O seu Instituto foi fundado pensando na promoção do desenvolvimento humano e no despertar da consciência. Você crê que a criação artística nos leva de encontro com o outro e com essa busca por desenvolvimento também no âmbito coletivo?

Maria Helena Andrés: Olha, aqui tem uma que foi presidente do Instituto durante muito tempo. E ela sempre foi uma pensadora. Os livros que ela escreve denotam isso. Não sei se você conhece os livros da Marília — de reflexão, tudo isso. Ela pode responder melhor pelo Instituto. Entra na dança. 

Marília Andrés: Mas eu acho que é isso aí: é o desenvolvimento humano, o desenvolvimento da criatividade. Isso a gente buscou fazer, ainda busca fazer com o Instituto. 

Fizemos ações coletivas, ações na comunidade de Entre Rios de Minas, porque o Instituto começou lá, em Entre Rios. Procuramos fazer lá uma série de ações artísticas — festivais de arte, oficinas — para mostrar à comunidade que existia essa possibilidade de trabalhar com arte. E isso continua lá, espontaneamente. Eles continuam fazendo oficinas de música, oficinas criativas. E nós trouxemos o Instituto para cá, para focar mais no trabalho artístico dela, na produção.

Agora estamos desenvolvendo exposições, fazendo publicações, livros, etc. Fazendo essas ações mais voltadas para ela — para o trabalho, para o pensamento, para a arte dela. É isso. Acho que tudo isso contribui para o desenvolvimento humano. 

Maria do Carmo Veneroso: Para divulgar, para que os outros conheçam o trabalho, o que é tão importante. 

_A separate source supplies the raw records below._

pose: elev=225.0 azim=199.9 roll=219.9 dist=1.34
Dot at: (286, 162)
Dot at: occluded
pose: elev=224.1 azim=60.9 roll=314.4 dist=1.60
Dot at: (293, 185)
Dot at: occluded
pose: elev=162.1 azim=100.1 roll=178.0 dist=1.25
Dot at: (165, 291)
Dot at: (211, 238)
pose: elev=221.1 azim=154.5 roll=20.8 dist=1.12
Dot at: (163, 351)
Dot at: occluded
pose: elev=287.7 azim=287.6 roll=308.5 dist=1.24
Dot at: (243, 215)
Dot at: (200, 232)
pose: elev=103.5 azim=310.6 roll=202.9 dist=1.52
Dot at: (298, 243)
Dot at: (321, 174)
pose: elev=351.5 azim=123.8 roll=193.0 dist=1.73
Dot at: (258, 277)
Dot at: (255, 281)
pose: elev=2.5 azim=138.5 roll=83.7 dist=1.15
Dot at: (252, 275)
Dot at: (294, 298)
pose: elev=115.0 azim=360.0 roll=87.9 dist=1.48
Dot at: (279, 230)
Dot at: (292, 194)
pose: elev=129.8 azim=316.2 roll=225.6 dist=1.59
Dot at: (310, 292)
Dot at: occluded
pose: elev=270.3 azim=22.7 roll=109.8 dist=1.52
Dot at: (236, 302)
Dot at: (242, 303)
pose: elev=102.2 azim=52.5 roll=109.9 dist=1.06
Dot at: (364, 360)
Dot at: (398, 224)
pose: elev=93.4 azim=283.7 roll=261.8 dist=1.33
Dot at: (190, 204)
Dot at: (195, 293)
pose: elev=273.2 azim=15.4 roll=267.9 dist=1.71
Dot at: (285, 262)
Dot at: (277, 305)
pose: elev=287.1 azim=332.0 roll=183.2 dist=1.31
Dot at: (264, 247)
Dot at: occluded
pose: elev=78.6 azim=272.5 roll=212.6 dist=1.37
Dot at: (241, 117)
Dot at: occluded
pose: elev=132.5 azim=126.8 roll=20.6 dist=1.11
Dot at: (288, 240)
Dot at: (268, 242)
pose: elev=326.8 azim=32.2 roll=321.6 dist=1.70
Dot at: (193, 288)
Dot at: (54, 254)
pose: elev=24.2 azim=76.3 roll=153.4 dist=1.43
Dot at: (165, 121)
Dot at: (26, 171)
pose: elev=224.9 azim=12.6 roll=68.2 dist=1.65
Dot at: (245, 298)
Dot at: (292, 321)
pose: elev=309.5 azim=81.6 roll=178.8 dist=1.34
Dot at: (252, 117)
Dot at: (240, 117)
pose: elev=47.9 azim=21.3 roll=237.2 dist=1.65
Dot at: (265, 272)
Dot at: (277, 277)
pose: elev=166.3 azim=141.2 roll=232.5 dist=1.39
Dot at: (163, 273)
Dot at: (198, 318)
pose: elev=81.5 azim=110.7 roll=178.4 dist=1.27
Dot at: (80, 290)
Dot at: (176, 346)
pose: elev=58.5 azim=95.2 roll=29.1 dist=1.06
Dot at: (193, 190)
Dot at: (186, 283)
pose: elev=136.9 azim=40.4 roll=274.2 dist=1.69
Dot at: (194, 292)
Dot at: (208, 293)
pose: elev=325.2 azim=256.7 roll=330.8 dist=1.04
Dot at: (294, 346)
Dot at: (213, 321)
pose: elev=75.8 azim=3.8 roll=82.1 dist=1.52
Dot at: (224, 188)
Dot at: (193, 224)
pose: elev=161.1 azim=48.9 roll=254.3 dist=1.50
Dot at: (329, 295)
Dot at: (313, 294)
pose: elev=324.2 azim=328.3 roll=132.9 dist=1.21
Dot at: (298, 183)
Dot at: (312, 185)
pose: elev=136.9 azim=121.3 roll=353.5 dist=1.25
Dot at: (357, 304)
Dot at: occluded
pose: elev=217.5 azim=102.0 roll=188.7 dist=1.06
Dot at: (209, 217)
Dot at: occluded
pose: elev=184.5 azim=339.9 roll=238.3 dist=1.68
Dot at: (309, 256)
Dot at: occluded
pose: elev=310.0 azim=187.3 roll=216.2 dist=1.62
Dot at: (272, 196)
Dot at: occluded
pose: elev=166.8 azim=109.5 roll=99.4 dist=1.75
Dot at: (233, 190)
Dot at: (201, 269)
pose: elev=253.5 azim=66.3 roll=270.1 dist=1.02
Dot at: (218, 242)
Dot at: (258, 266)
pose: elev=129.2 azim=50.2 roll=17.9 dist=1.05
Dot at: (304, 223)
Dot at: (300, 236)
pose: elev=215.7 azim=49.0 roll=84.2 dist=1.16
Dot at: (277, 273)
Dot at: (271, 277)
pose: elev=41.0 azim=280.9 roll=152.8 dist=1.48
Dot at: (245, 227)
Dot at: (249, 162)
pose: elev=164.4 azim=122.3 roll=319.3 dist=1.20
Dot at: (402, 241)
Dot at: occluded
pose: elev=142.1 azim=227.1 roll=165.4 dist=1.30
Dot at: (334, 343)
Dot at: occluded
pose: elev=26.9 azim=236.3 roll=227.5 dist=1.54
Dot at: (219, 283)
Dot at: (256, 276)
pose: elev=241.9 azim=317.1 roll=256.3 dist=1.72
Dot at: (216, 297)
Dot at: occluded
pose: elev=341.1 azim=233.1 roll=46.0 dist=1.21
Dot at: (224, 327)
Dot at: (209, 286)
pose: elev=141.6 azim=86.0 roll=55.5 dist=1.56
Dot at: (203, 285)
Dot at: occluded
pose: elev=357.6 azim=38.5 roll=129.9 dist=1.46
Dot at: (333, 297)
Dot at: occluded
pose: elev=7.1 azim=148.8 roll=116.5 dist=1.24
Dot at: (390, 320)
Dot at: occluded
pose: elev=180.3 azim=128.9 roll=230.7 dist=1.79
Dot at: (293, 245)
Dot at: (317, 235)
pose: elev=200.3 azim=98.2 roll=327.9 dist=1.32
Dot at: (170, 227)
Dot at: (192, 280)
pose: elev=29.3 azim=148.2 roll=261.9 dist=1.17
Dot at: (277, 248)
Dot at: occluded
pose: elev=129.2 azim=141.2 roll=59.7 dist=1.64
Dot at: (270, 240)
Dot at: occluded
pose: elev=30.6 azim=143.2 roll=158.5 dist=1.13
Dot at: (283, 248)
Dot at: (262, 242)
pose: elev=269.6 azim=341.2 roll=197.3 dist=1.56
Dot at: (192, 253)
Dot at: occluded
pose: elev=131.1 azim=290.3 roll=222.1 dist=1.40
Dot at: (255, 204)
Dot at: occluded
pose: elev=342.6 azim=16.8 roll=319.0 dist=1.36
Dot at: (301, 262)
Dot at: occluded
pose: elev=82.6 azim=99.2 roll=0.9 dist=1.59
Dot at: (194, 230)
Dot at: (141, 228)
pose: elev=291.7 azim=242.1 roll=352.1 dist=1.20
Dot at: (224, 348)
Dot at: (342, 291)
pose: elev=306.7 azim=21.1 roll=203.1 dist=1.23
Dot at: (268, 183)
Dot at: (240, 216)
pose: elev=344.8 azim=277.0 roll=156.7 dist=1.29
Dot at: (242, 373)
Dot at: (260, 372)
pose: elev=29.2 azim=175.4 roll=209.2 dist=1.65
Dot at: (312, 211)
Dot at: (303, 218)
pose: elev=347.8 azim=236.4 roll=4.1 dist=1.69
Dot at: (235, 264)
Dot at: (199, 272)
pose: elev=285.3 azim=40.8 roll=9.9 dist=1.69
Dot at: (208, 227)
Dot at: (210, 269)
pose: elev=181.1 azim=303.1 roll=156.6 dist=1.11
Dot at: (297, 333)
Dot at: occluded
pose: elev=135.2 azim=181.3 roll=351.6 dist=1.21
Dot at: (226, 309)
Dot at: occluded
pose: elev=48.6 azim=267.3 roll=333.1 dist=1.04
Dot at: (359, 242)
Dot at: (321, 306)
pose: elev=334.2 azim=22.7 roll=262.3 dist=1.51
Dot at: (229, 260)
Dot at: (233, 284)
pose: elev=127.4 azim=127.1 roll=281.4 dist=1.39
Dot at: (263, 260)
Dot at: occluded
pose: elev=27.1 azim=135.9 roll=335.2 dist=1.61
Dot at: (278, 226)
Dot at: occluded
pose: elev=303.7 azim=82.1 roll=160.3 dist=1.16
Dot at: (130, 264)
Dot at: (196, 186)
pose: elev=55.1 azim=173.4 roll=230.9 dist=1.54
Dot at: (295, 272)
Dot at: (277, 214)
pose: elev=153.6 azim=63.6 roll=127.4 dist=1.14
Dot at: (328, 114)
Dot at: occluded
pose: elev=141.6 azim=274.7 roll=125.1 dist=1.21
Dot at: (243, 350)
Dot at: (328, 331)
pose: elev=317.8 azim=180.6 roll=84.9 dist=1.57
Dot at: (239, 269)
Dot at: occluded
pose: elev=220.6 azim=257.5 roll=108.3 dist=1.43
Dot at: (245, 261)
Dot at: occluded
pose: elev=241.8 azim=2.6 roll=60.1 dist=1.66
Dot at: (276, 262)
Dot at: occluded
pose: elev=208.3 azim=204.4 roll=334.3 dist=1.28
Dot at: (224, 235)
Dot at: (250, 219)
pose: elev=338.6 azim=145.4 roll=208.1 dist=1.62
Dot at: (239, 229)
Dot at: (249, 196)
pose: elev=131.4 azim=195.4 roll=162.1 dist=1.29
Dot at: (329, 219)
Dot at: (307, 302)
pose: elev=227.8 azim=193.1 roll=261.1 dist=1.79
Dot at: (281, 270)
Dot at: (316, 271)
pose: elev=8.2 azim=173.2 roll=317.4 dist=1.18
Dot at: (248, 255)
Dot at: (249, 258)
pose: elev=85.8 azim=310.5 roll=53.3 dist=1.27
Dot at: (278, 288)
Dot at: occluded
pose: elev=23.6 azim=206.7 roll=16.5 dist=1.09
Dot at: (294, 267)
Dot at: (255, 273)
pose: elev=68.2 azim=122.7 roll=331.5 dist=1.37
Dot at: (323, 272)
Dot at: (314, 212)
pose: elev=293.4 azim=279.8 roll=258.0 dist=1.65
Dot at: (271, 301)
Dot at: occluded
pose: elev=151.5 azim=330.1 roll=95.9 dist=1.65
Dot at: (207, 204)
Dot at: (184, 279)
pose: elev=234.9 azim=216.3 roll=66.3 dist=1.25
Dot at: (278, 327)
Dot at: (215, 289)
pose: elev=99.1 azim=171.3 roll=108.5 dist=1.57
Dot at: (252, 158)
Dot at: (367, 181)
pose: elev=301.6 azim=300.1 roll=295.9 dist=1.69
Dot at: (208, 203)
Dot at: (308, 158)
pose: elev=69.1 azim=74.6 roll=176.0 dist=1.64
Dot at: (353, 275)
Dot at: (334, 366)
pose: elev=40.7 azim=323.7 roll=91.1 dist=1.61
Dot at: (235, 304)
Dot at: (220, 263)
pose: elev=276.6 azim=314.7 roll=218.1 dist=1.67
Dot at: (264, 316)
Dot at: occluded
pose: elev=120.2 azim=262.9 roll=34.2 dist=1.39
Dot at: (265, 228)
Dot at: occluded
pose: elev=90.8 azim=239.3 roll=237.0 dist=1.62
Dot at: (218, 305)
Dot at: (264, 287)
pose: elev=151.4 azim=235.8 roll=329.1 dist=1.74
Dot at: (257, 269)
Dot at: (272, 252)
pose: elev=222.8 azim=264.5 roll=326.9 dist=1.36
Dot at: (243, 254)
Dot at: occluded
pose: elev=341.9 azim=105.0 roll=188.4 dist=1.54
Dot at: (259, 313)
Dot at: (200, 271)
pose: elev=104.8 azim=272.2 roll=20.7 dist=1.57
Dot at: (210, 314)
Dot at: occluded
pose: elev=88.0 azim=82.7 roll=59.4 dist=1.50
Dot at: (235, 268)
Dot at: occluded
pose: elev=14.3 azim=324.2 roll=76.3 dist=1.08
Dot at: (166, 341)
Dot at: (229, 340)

Marília Andrés: O trabalho que vocês estão fazendo, inclusive, com essa entrevista, é importante também para divulgar o pensamento e a arte dela.

Mariana: Respondeu muito bem. Eu queria agradecer a todos pela presença, à senhora por nos receber, à Marília por ter aceitado ajudar a promover esse encontro, à Cacau, que foi quem me trouxe essa ideia — uma ideia muito importante dentro dessa pesquisa — e que eu espero que possa ser compartilhada com várias pessoas futuramente também.

E, de qualquer maneira, eu acho que foi muito, muito... não só prazeroso, mas foi muito... me fugiu a palavra... muito rico. Obrigada, Cacau.

Maria Helena Andrés: Sempre é.

Mariana: É, muito rica. Aprende-se muito com a senhora. Muito obrigada por compartilhar seus pensamentos, seu tempo. Eu agradeço a vocês — sua energia, sua casa.